Le Pape rappelle qu'avant le Conclave, il avait déjà préparé sa retraite en tant qu'archevêque émérite de Buenos Aires. Pour lui, rappelle-t-il, il aurait été fondamental «d'aller se confesser et de visiter les malades». Cela aurait été son «apostolat», son «travail». Se mettre au service du peuple là où on le peut, dit-il, c'est ce à quoi je pensais à Buenos Aires. Un projet, a-t-il ajouté, qui lui plairait s'il survivait à une éventuelle renonciation.

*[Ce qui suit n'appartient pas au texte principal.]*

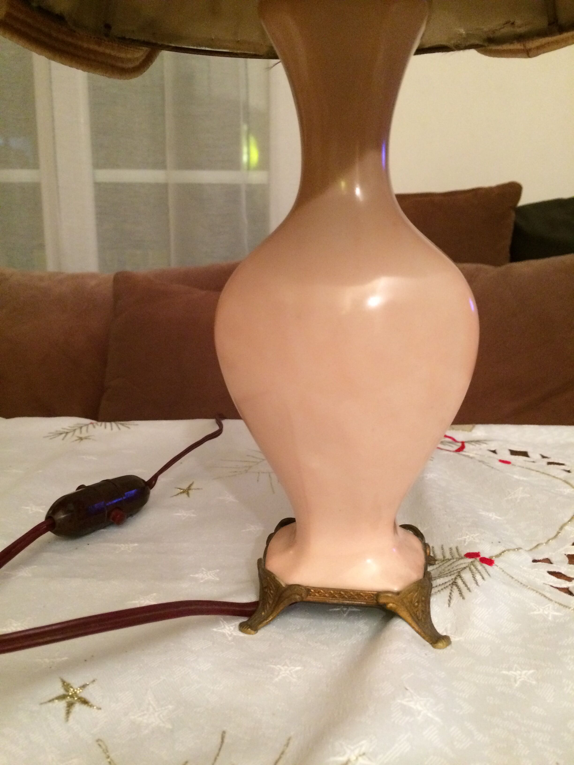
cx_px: 287
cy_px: 382
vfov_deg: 61.7
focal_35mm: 29
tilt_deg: -13.5
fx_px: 641
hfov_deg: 48.2
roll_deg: +1.8
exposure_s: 1/17
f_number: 2.2
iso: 320
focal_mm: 4.15
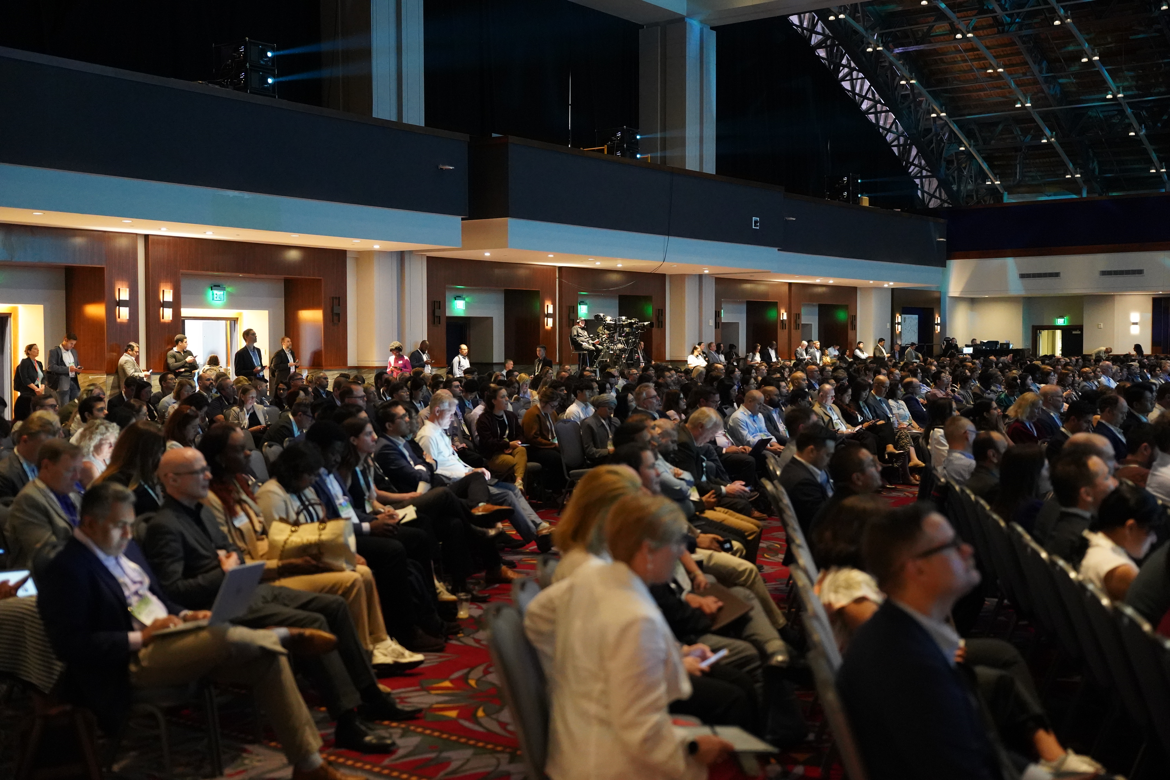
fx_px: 1332
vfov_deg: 32.6
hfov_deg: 47.4
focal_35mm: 41
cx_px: 585
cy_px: 390
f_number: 2
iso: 10000
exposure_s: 1/100
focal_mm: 41
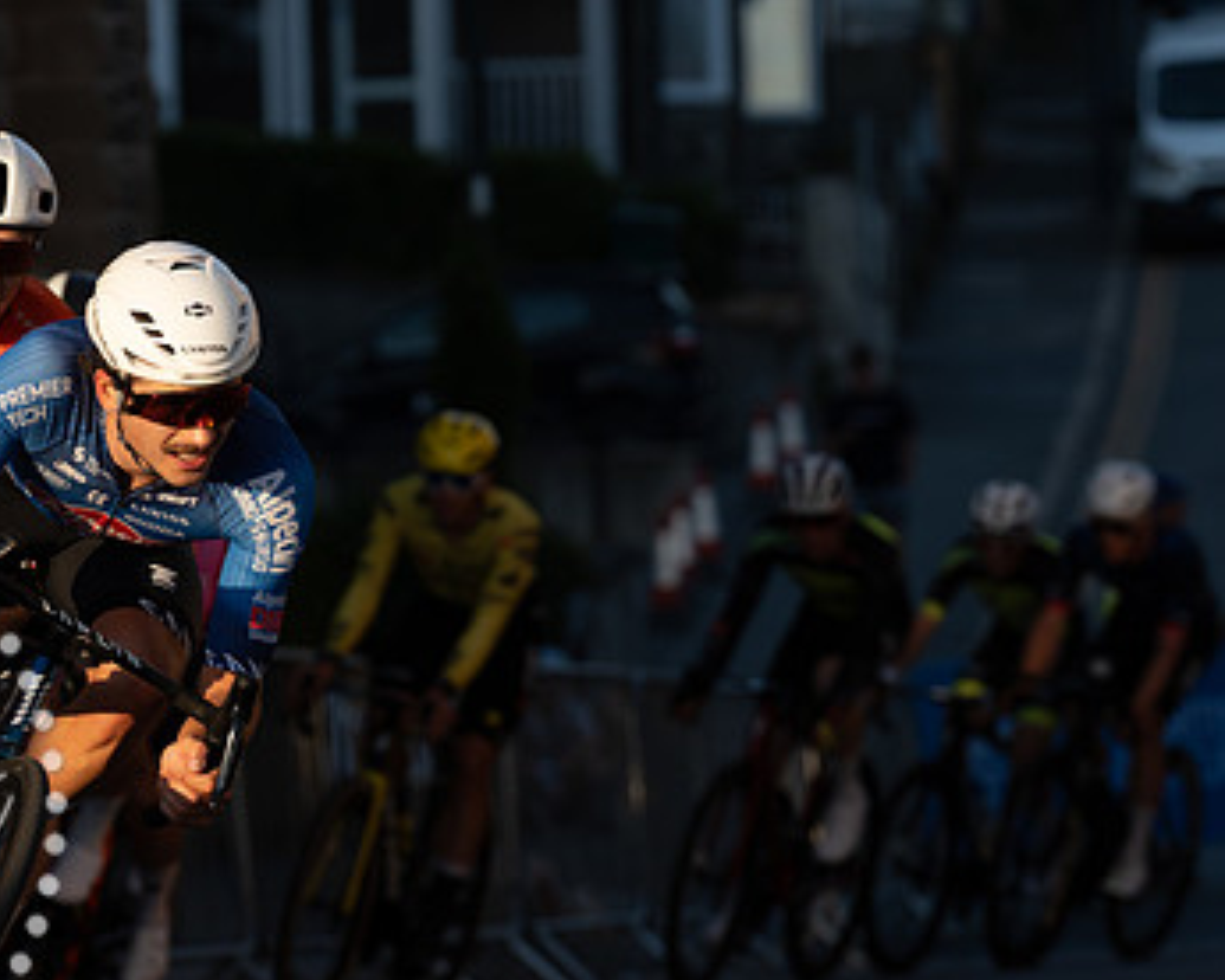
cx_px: 269
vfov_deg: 5.3
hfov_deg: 6.7
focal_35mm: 290
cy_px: 600
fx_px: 10514
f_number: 4
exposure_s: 1/1000
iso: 200
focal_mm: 140
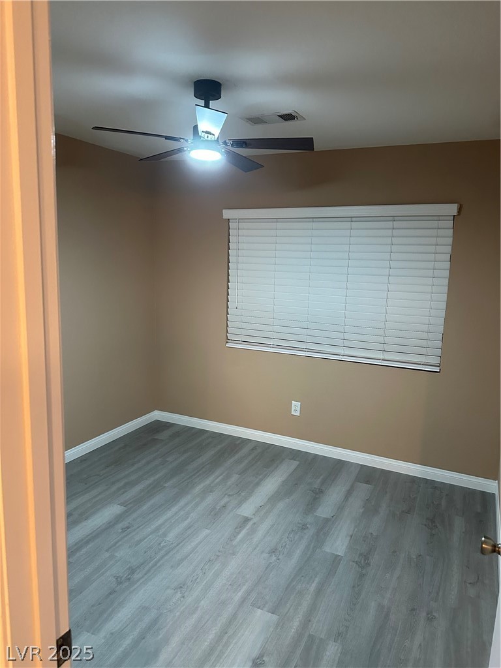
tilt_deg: -9.7
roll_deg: -1.1
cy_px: 334
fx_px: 463
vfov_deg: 71.6
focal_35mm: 24
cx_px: 250
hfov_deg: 56.8
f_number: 1.78
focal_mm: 6.86
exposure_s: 1/60
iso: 500
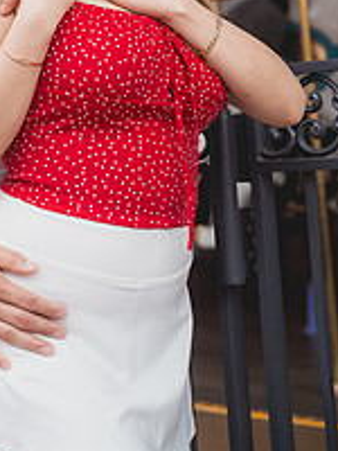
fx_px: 1406
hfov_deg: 13.5
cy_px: -45
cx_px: 7
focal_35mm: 108
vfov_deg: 17.6
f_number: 2.8
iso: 250
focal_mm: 50
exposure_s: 1/640
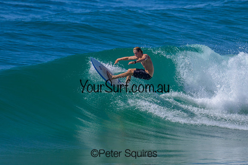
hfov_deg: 2.1
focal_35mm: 984
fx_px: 6778
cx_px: 145
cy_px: 64
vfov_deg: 1.4
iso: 720
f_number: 11
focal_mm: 800
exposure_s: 1/2000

Dans l'interview, diffusée dans son intégralité par Televisa Univision, le Pape n'a pas manqué d'aborder de nombreux autres sujets d'actualité. Parmi ceux-ci, la pandémie, rappelant le moment émouvant de la Statio Orbis du 27 mars 2020. Il a ensuite proposé sa propre réflexion sur la guerre en Ukraine, soulignant que pour lui, il est fondamental de parler «du pays attaqué plutôt que des agresseurs». Il a ensuite confirmé son intention de rencontrer le patriarche russe Kirill en septembre lors de l'événement interreligieux qui se tiendra au Kazakhstan. Evoquant la tragédie de pays ravagés par la violence — tels que le Yémen et la Syrie — il a réaffirmé que nous vivons une «troisième guerre mondiale par morceaux» et que les armes nucléaires «sont immorales», y compris leur possession et pas seulement leur utilisation.
François a réaffirmé sa condamnation de l'avortement, car il est totalement injuste d'éliminer une vie humaine, et cela, a-t-il poursuivi, peut être affirmé «sur la base de données scientifiques» qui ne sont pas négociables. En ce qui concerne la question aux Etats-Unis, après la décision de la Cour suprême d'annuler le jugement sur le droit à l'avortement, le Pape a noté la polarisation présente dans le pays, réitérant que les pasteurs doivent toujours prendre soin de la dimension pastorale, sinon se crée un problème politique. Comment se comporter, dès lors, dans le cas d'un homme d'Etat catholique qui soutient l'avortement, lui a-t-on demandé. «Je le laisse à sa conscience, a dit François, qu’il avec son évêque, avec son pasteur de cette incohérence». Des Etats-Unis, à Cuba, François a exprimé son amour pour le peuple cubain et les évêques du pays. Il a également confié qu'il avait de bonnes relations avec l'ancien président Raúl Castro, se félicitant du rétablissement des relations diplomatiques entre Cuba et les Etats-Unis sous la présidence Obama.
Le Pape, qui a également évoqué les attentes du prochain voyage au Canada sous le signe du pardon pour le mal commis dans le passé, s'est enfin attardé sur le drame des féminicides, les nouvelles formes d'esclavage et en particulier le fléau de la pédophilie dans l'Eglise. François a rappelé l'impact que les scandales ont eu aux Etats-Unis, citant notamment le Pennsylvania Report. «On a soulevé le couvercle de pandore », a-t-il reconnu, «aujourd'hui l'Eglise est de plus en plus consciente» des abus sexuels, un crime monstrueux. L'Eglise, a-t-il réaffirmé avec force, a la «volonté d'aller de l'avant» et de ne plus être «complice» de ces crimes.